# [TASK PROMPT]
Copy the entries below with each "value" replaced by "reading" and nothing else altered. Leave out the pictures.

# [EXTRACTED MATERIAL]
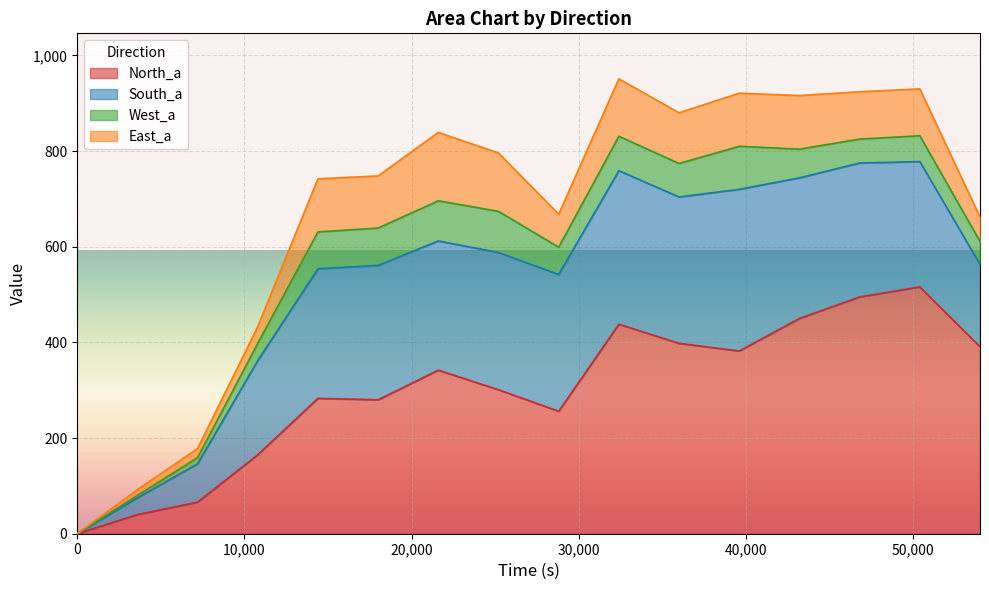

What is the value of the South_a point at the 3rd from the left?

80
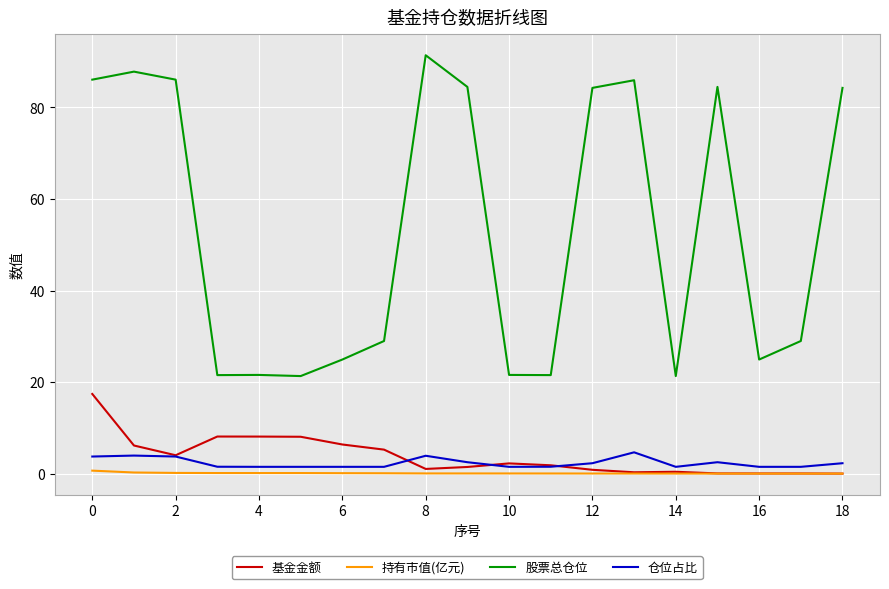

What is the highest value of the 仓位占比 series?

4.7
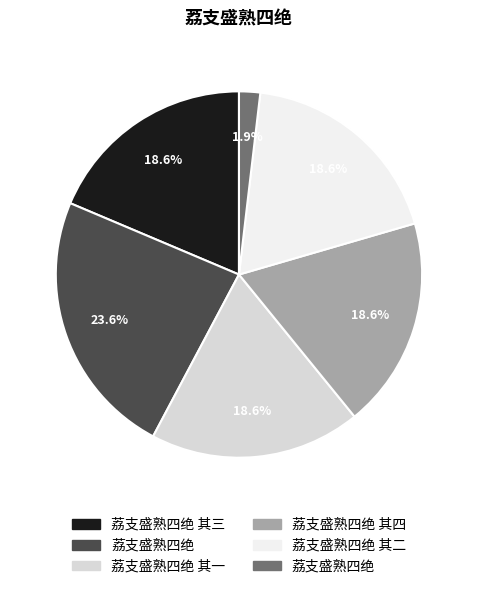

Is there a majority slice in this chart?

No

# [ANSWER SPACE]
What is the reading of the South_a point at the 3rd from the left?

80

What is the highest reading of the 仓位占比 series?

4.7

Is there a majority slice in this chart?

No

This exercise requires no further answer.